EXERCISE GOAL >> When copying the listing below, skip every picture and keep each word as it stands.

SUPPLIED MATERIAL >>

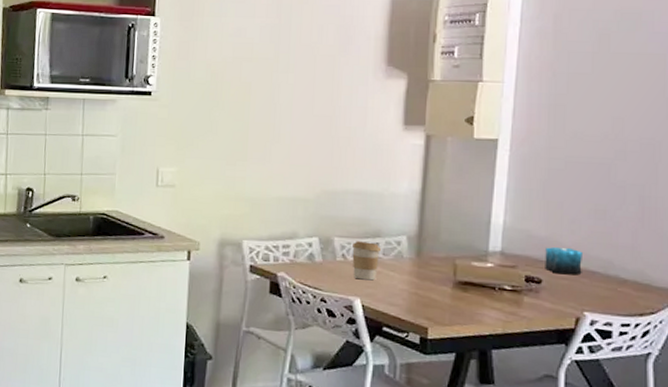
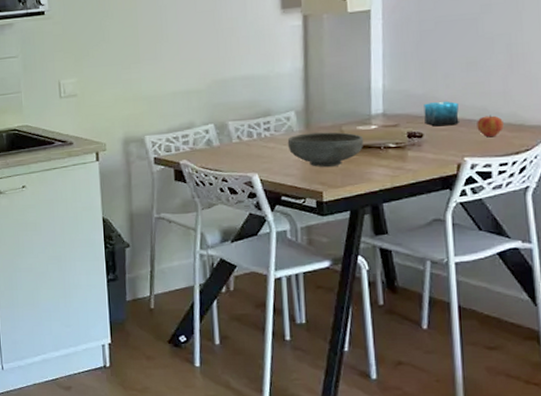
coffee cup: present [352,241,381,281] -> none [246,121,272,157]
bowl: none [395,261,478,302] -> present [287,132,364,167]
apple: none [600,269,629,294] -> present [477,114,504,138]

PROBLEM SOLUTION >>
coffee cup: present [352,241,381,281] -> none [246,121,272,157]
bowl: none [395,261,478,302] -> present [287,132,364,167]
apple: none [600,269,629,294] -> present [477,114,504,138]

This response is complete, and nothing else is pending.